Born in Coburg, Antoinette was the second daughter of Francis, Duke of Saxe-Coburg-Saalfeld, and Countess Augusta Reuss of Ebersdorf. She was also the elder sister of King Leopold I of Belgium and the aunt of both Queen Victoria and her husband, Prince Albert. Her maternal grandparents were Heinrich XXIV, Count Reuss of Ebersdorf, and Countess Karoline Ernestine of Erbach-Schönberg, and her paternal grandparents were Ernest Frederick, Duke of Saxe-Coburg-Saalfeld, and Duchess Sophie Antoinette of Brunswick-Wolfenbüttel.
In Coburg on 17 November 1798, she married Alexander of Württemberg. The couple settled in Russia, where Alexander, as a maternal uncle of both Emperors Alexander I and Nicholas I made a military and diplomatic career.

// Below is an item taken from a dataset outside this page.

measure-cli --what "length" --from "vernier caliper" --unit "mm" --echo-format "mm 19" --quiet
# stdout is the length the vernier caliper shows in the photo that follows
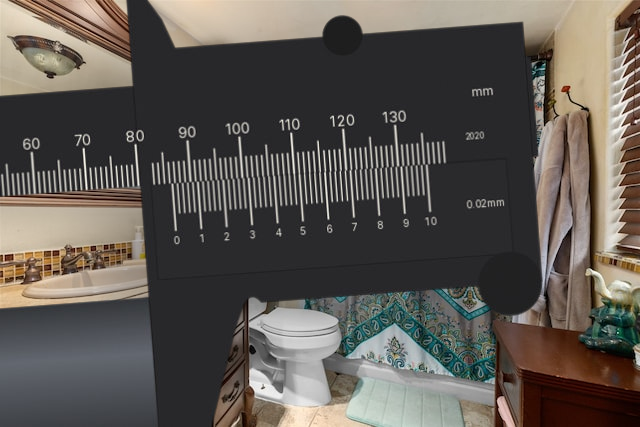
mm 86.5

Antoinette was regarded as influential,[1] and was bearer of the Grand Cross of the Imperial Russian Order of Saint Catherine.[2]
Antoinette died in St. Petersburg. She was buried in the Ducal crypt of Schloss Friedenstein in Gotha, where her husband and sons Paul and Frederick found their final resting place.
According to Queen Louise of Prussia, Antoinette could have had an illegitimate child. Her brother George wrote on 18 May 1802: "[...] The Württemberg couple didn't speak to each other in 2 years, but she was with child and certainly the father was some Herr von Höbel, a Canon. I know all this from the Duke of Weimar, and is holy true."[3]